(Bounding box annotations)
------------------------------------------------------------
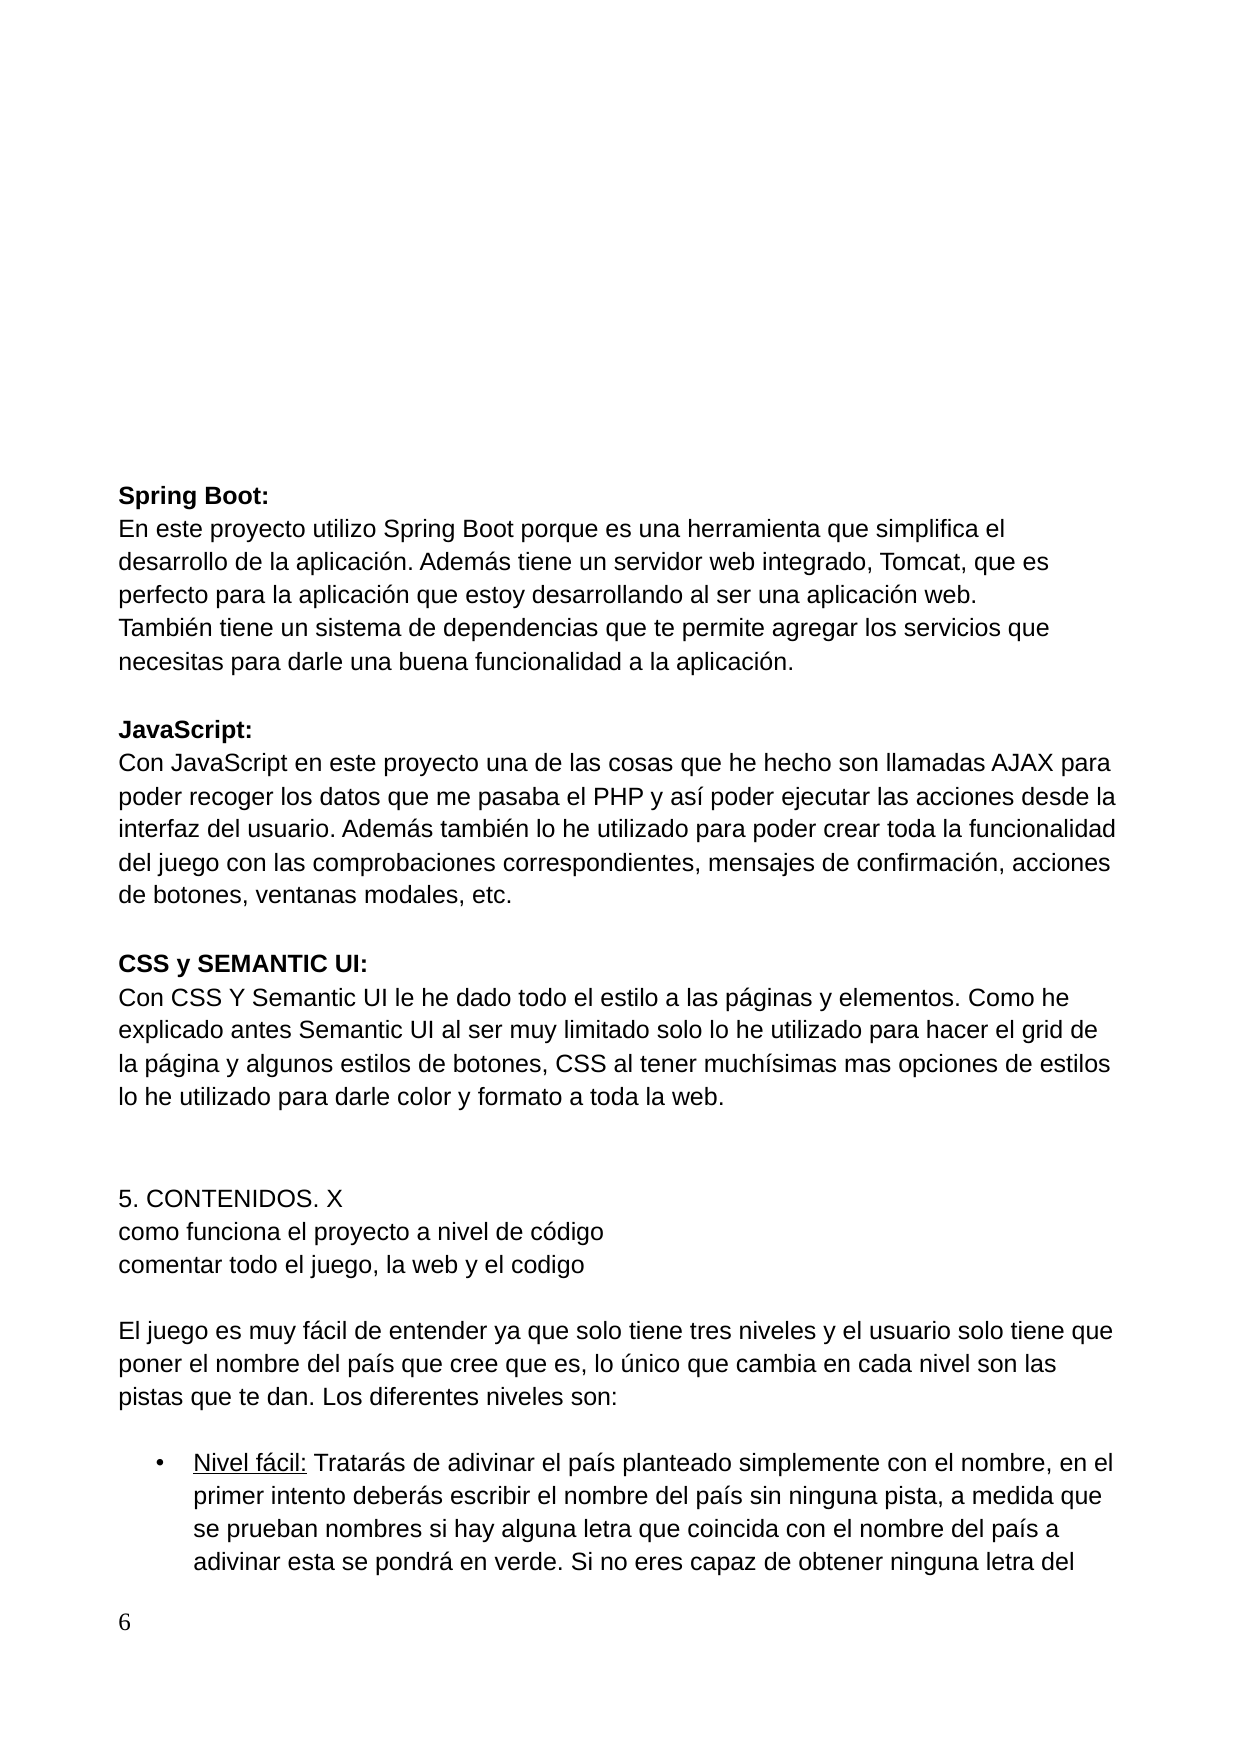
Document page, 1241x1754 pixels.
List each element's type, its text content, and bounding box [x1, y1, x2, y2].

text 5. CONTENIDOS. X [118, 1183, 1122, 1212]
text Spring Boot: [118, 481, 1122, 510]
text También tiene un sistema de dependencias que te permite agregar los servicios que necesitas para darle una buena funcionalidad a la aplicación. [118, 613, 1122, 675]
text El juego es muy fácil de entender ya que solo tiene tres niveles y el usuario solo tiene que poner el nombre del país que cree que es, lo único que cambia en cada nivel son las pistas que te dan. Los diferentes niveles son: [118, 1316, 1122, 1410]
text JavaScript: [118, 715, 1122, 744]
text CSS y SEMANTIC UI: [118, 949, 1122, 978]
text como funciona el proyecto a nivel de código [118, 1217, 1122, 1245]
text En este proyecto utilizo Spring Boot porque es una herramienta que simplifica el desarrollo de la aplicación. Además tiene un servidor web integrado, Tomcat, que es perfecto para la aplicación que estoy desarrollando al ser una aplicación web. [118, 514, 1122, 609]
list Nivel fácil: Tratarás de adivinar el país planteado simplemente con el nombre, en el primer intento deberás escribir el nombre del país sin ninguna pista, a medida que se prueban nombres si hay alguna letra que coincida con el nombre del país a adivinar esta se pondrá en verde. Si no eres capaz de obtener ninguna letra del [156, 1448, 1122, 1576]
text comentar todo el juego, la web y el codigo [118, 1249, 1122, 1278]
text Con JavaScript en este proyecto una de las cosas que he hecho son llamadas AJAX para poder recoger los datos que me pasaba el PHP y así poder ejecutar las acciones desde la interfaz del usuario. Además también lo he utilizado para poder crear toda la funcionalidad del juego con las comprobaciones correspondientes, mensajes de confirmación, acciones de botones, ventanas modales, etc. [118, 748, 1122, 909]
text Con CSS Y Semantic UI le he dado todo el estilo a las páginas y elementos. Como he explicado antes Semantic UI al ser muy limitado solo lo he utilizado para hacer el grid de la página y algunos estilos de botones, CSS al tener muchísimas mas opciones de estilos lo he utilizado para darle color y formato a toda la web. [118, 982, 1122, 1110]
------------------------------------------------------------
# SHORT EXERCISE
Copy out all the lines above word for word, leaving out the pictures.

# THE REPLY
Document page, 1241x1754 pixels.
List each element's type, its text content, and bounding box [x1, y1, x2, y2].

text 5. CONTENIDOS. X [118, 1183, 1122, 1212]
text Spring Boot: [118, 481, 1122, 510]
text También tiene un sistema de dependencias que te permite agregar los servicios que necesitas para darle una buena funcionalidad a la aplicación. [118, 613, 1122, 675]
text El juego es muy fácil de entender ya que solo tiene tres niveles y el usuario solo tiene que poner el nombre del país que cree que es, lo único que cambia en cada nivel son las pistas que te dan. Los diferentes niveles son: [118, 1316, 1122, 1410]
text JavaScript: [118, 715, 1122, 744]
text CSS y SEMANTIC UI: [118, 949, 1122, 978]
text como funciona el proyecto a nivel de código [118, 1217, 1122, 1245]
text En este proyecto utilizo Spring Boot porque es una herramienta que simplifica el desarrollo de la aplicación. Además tiene un servidor web integrado, Tomcat, que es perfecto para la aplicación que estoy desarrollando al ser una aplicación web. [118, 514, 1122, 609]
list Nivel fácil: Tratarás de adivinar el país planteado simplemente con el nombre, en el primer intento deberás escribir el nombre del país sin ninguna pista, a medida que se prueban nombres si hay alguna letra que coincida con el nombre del país a adivinar esta se pondrá en verde. Si no eres capaz de obtener ninguna letra del [156, 1448, 1122, 1576]
text comentar todo el juego, la web y el codigo [118, 1249, 1122, 1278]
text Con JavaScript en este proyecto una de las cosas que he hecho son llamadas AJAX para poder recoger los datos que me pasaba el PHP y así poder ejecutar las acciones desde la interfaz del usuario. Además también lo he utilizado para poder crear toda la funcionalidad del juego con las comprobaciones correspondientes, mensajes de confirmación, acciones de botones, ventanas modales, etc. [118, 748, 1122, 909]
text Con CSS Y Semantic UI le he dado todo el estilo a las páginas y elementos. Como he explicado antes Semantic UI al ser muy limitado solo lo he utilizado para hacer el grid de la página y algunos estilos de botones, CSS al tener muchísimas mas opciones de estilos lo he utilizado para darle color y formato a toda la web. [118, 982, 1122, 1110]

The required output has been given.